EUA expressam preocupação sobre compra de armas pela Venezuela

O porta-voz do Departamento de Estado dos EUA, Ian Kelly
Image caption Kelly disse que a Venezuela deve ser 'transparente' sobre suas intenções

O Departamento de Estado americano expressou preocupação sobre a compra de armas anunciada pela Venezuela, alegando que o incremento do arsenal bélico do país representa um grave desafio à estabilidade na América Latina.

No domingo, o presidente venezuelano, Hugo Chávez, anunciou que a Rússia concordou em emprestar mais de US$ 2 bilhões para a Venezuela para a compra de armas. O crédito será usado para compra de 92 tanques e um sistema de lançamento de foguetes S-300 da Rússia.

Leia na BBC Brasil: Venezuela terá empréstimo russo de US$ 2 bi para armas, diz Chávez

Segundo um porta-voz do Departamento de Estado, Ian Kelly, as compras de armas efetivadas pela Venezuela e a intenção de compra manifestada pelo país superam todos os outros países na América do Sul.

Kelly disse ainda que o governo venezuelano deve ser transparente sobre suas intenções e expressou preocupação sobre a possível transferência de armas para o que chamou de organizações “irregulares” ou “ilegais”.

“Exigimos que a Venezuela seja transparente em suas compras, e muito clara em relação ao objetivo dessas compras. E também queremos que estabeleçam procedimentos e salvaguardas muito claras para que essas armas não sejam desviadas para nenhuma organização irregular ou ilegal", afirmou.

Tensão

O acordo para compra de armas entre Venezuela e Rússia foi assinado em meio a tensões entre a Venezuela e a Colômbia, depois que o governo colombiano anunciou um acordo com os Eatados Unidos para a utilização de bases militares em seu território.

A Colômbia afirma que as forças americanas vão ajudar na guerra contra drogas e guerrilhas esquerdistas, e não vão desestabilizar a região.

Chávez sugeriu que a decisão colombiana é uma ameaça à segurança venezuelana e que a compra de armas dificultará um eventual ataque ao seu país.

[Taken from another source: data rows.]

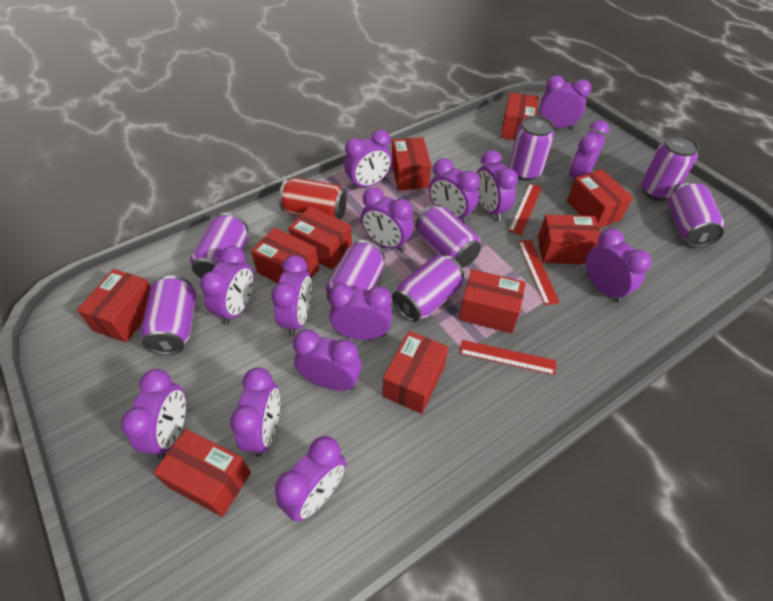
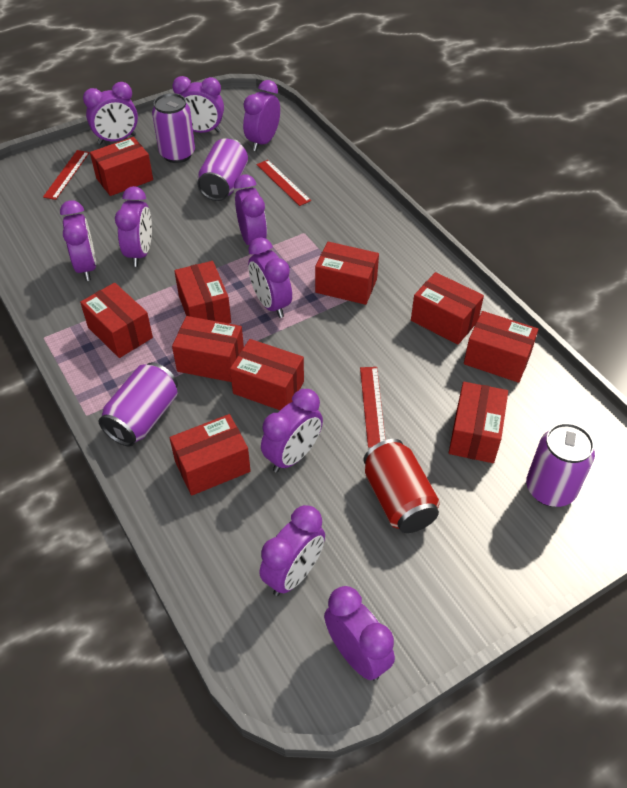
purple can: [140,275,197,355] [190,213,248,278] [326,240,384,304] [392,255,464,322] [415,204,481,268] [509,116,554,181] [641,134,699,200] [668,182,724,248] = 8 -> [99,362,178,446] [152,93,195,163] [197,138,248,201] [526,423,595,507] = 4
purple clock: [121,369,186,459] [200,246,254,325] [230,367,280,457] [271,255,312,336] [275,436,346,521] [293,329,362,391] [329,284,392,340] [344,129,392,190] [361,187,414,252] [429,158,480,224] [476,150,518,221] [540,75,591,129] [569,120,609,186] [585,228,651,303] = 14 -> [60,200,96,281] [83,82,138,144] [115,186,152,267] [172,76,224,133] [234,174,267,245] [243,80,280,151] [248,237,292,318] [260,505,325,596] [261,389,323,473] [324,586,395,681] = 10

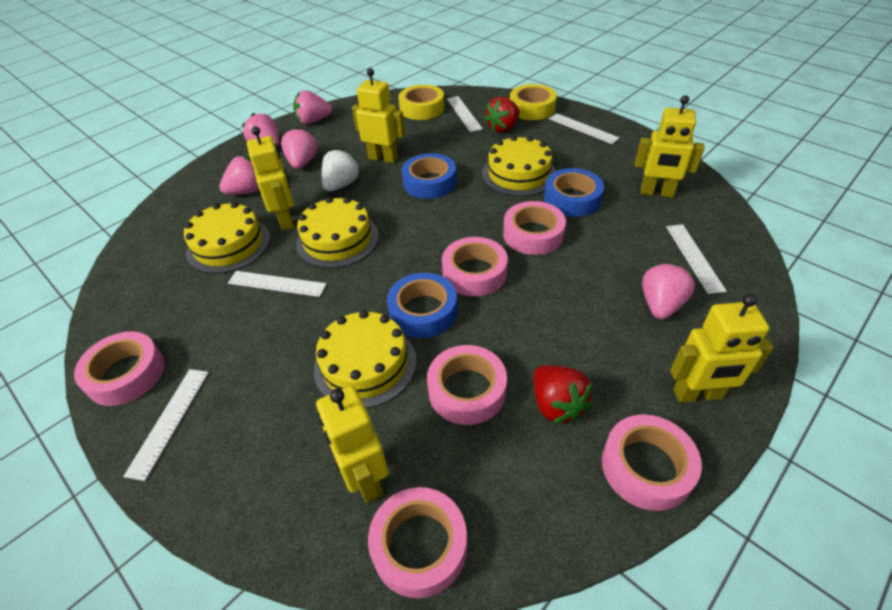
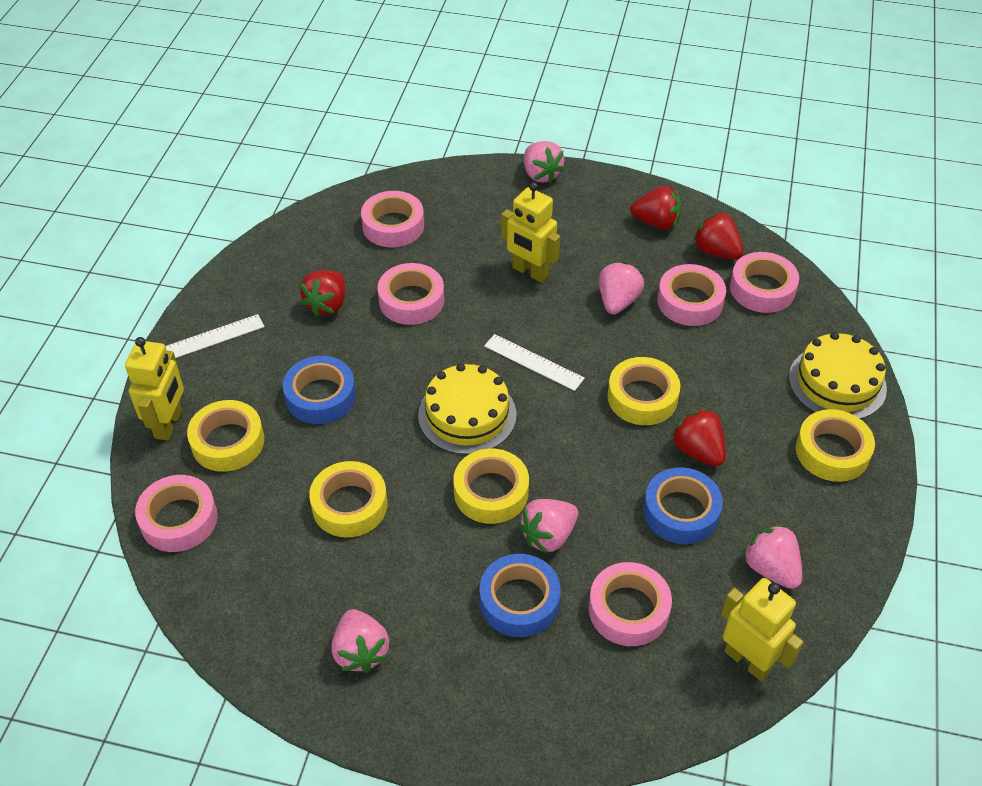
red strawberry: [484,97,520,133] [533,365,592,424] = 2 -> [300,270,345,316] [630,186,682,230] [671,408,726,466] [693,212,743,260] = 4
white ruler: [123,369,209,481] [228,271,327,297] [447,96,483,132] [549,113,620,144] [666,224,727,294] = 5 -> [165,314,265,358] [484,334,585,391] = 2
white strawberry: [322,148,360,192] = 1 -> none = 0
yellow cake: [184,202,270,274] [296,197,379,268] [314,310,416,408] [482,135,556,196] = 4 -> [418,363,517,455] [789,332,887,419] = 2
yellow robot: [247,126,294,231] [316,386,389,503] [352,68,405,163] [635,95,705,198] [670,294,773,403] = 5 -> [125,337,184,441] [501,182,560,282] [721,578,804,681] = 3
yellow tape: [398,85,444,120] [510,84,557,120] = 2 -> [187,400,264,472] [309,461,387,538] [453,448,529,524] [607,357,680,425] [795,409,875,482] = 5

"Com estes foguetes, ficará muito difícil para que eles [os Estados Unidos] venham e nos bombardeiem. Se isso acontecer, eles deveriam saber que nós vamos instalar em breve estes sistemas", disse.

"A Venezuela não tem planos para invadir ninguém ou atacar ninguém. Estas armas são necessárias para a nossa defesa nacional."

O Brasil também está modernizando suas Forças Armadas e deve fechar em breve um acordo de compra de jatos com a França. A licitação ainda não acabou e o governo deve aprofundar a negociação com outros dois países – Suécia e Estados Unidos.

Os anúncios dos países latino-americanos contribuem para um aumento do temor de uma corrida armamentista na região.

Os EUA já expressaram preocupação sobre o aumento das tensões na região e a crescente influência da Rússia, Irã e China na América Latina.